» **EXPLORE THE MATERIAL**
(a) Retype the part of the text below that opens with the words containing "What you need" and closes with "accepting and generous.".
(b) Answer these questions using the text below:
(i) What closes during the early months of life after the umbilical cord falls out?
(ii) What kind of hernia results when that closure fails?
(iii) What did the writer hold in hand while shadowing senior colleagues on the wards?

What you need to know:
- After birth, the umbilical cord falls out and the umbilical ring closes during the early months of life
- Failure of this closure results in a direct hernia
- In some instances, the area around the umbilical cord may have a defect within the wall, creating an indirect umbilical hernia
Starting clinical rotations is every medical student’s dream. Being able to walk into the wards in your white coat and listening to a patient telling you about their illness makes you truly believe you are on your way to becoming a doctor.
We knew it was going to be hard work, but we did not anticipate the true meaning of apprenticeship. I shadowed my senior colleagues doggedly all over the wards, pen and notebook in hand, jotting down even the most unimportant of points. I am definitely the doctor I am today because these magnanimous colleagues were tolerant, accepting and generous.

» **DATA RECORDS**
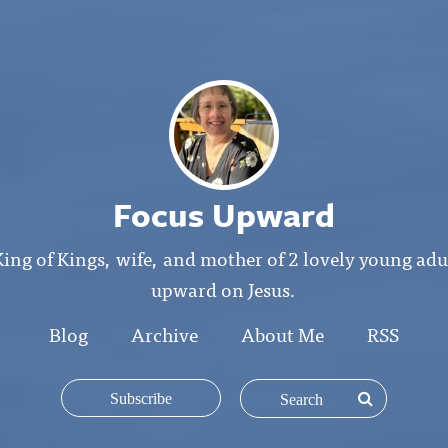
Focus Upward
King of Kings, wife, and mother of 2 lovely young ad
upward on Jesus.
Blog
Archive
About Me
RSS
Subscribe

» **SOLUTIONS FOR EACH TASK**
(a)
What you need to know:
- After birth, the umbilical cord falls out and the umbilical ring closes during the early months of life
- Failure of this closure results in a direct hernia
- In some instances, the area around the umbilical cord may have a defect within the wall, creating an indirect umbilical hernia
Starting clinical rotations is every medical student’s dream. Being able to walk into the wards in your white coat and listening to a patient telling you about their illness makes you truly believe you are on your way to becoming a doctor.
We knew it was going to be hard work, but we did not anticipate the true meaning of apprenticeship. I shadowed my senior colleagues doggedly all over the wards, pen and notebook in hand, jotting down even the most unimportant of points. I am definitely the doctor I am today because these magnanimous colleagues were tolerant, accepting and generous.

(b)
(i) The umbilical ring.
(ii) A direct hernia.
(iii) A pen and notebook.